Stored data entries
__________

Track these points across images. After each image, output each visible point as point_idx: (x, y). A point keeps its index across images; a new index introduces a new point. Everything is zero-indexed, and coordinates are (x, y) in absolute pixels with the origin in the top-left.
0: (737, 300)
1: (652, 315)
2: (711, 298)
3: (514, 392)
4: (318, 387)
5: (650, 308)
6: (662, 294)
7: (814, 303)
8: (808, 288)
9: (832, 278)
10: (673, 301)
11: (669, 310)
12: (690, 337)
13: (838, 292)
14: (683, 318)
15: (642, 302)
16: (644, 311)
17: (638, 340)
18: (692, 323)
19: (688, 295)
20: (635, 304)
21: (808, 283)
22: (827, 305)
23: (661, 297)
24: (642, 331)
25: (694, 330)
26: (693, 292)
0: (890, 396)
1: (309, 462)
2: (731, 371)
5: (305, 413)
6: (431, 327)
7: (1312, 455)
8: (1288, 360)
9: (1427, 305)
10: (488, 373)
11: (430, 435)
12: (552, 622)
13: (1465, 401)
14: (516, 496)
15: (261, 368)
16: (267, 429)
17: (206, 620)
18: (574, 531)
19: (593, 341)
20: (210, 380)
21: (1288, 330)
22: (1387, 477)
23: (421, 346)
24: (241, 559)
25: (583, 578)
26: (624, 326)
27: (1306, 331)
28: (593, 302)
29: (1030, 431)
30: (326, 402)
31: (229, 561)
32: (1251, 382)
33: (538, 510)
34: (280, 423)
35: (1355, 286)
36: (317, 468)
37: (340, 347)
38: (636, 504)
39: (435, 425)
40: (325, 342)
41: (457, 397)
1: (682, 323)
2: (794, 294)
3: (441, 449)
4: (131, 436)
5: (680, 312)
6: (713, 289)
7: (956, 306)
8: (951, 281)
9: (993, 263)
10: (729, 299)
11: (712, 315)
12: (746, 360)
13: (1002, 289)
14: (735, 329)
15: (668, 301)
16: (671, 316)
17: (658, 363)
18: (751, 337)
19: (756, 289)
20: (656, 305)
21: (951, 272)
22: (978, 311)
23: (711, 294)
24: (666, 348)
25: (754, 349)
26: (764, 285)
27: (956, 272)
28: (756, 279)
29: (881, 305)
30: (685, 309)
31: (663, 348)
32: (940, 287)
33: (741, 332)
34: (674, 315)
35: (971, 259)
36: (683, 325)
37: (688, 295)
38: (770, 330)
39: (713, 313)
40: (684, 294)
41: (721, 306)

__________

■ **About this task**: From the records above, quote only the lines running from the line with "26: (693, 292)" to the line with "40: (325, 342)", both lines included.

■ **Worked solution**:
26: (693, 292)
0: (890, 396)
1: (309, 462)
2: (731, 371)
5: (305, 413)
6: (431, 327)
7: (1312, 455)
8: (1288, 360)
9: (1427, 305)
10: (488, 373)
11: (430, 435)
12: (552, 622)
13: (1465, 401)
14: (516, 496)
15: (261, 368)
16: (267, 429)
17: (206, 620)
18: (574, 531)
19: (593, 341)
20: (210, 380)
21: (1288, 330)
22: (1387, 477)
23: (421, 346)
24: (241, 559)
25: (583, 578)
26: (624, 326)
27: (1306, 331)
28: (593, 302)
29: (1030, 431)
30: (326, 402)
31: (229, 561)
32: (1251, 382)
33: (538, 510)
34: (280, 423)
35: (1355, 286)
36: (317, 468)
37: (340, 347)
38: (636, 504)
39: (435, 425)
40: (325, 342)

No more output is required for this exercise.